▸ **Text under study**:
○ ○ ○ ○

Anaxiunara: One Brief Eternity by David William DeRosa.
With three children on an epic voyage to seek justice for his murdered wife Jo Lee finds the perfect nanny, a mysterious woman with a magic about her that might even mend his broken heart. But what could a dragon know of love?
Anaxiunara is a swashbuckling adventure in a world of pirates and magic, where a man discovers his greatest power is the love in his heart and those with whom he shares it. The Great One has never known this grand new magic that humans call love. And if it can be said that a dragon has a weakness it would be curiosity.
Paperback: 479 Pages
Publisher: David DeRosa (June 24, 2022)
Ms. Shannon MacDonald (Illustrator)
Fantasy (Sword & Sorcery)
Fantasy (Action & Adventure)
The Immortal Jake: Going Home by David DeRosa.
Jake’s life is merry mayhem around a militant mindset of misusing impossible science. He’s an extra-terrestrial teenager who accidentally marooned himself in the Bronze Age. He’s waited patiently for people to develop the technology he needs to build a way back to the stars. At the dawn of the twenty-first century, technology has advanced enough for Jake to make use of it. Lately, though, he’s been aware that he is being watched by people who know what he is and want what he knows.

○ ○ ○ ○

According to the book listing, who is the illustrator of Anaxiunara: One Brief Eternity? The lines that come next have nothing to do with the book listing.

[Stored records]
○ ○ ○ ○

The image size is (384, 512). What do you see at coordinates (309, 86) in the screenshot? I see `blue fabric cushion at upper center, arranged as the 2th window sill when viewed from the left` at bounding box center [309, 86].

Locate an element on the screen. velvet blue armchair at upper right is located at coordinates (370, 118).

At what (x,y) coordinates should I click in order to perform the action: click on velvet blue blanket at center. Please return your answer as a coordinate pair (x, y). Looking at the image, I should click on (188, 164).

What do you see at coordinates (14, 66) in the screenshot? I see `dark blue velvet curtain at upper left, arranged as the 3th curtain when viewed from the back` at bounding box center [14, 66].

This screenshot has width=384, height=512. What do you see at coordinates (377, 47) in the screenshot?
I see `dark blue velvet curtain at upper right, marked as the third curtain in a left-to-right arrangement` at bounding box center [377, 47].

○ ○ ○ ○

▸ **Output for this exercise**: Ms. Shannon MacDonald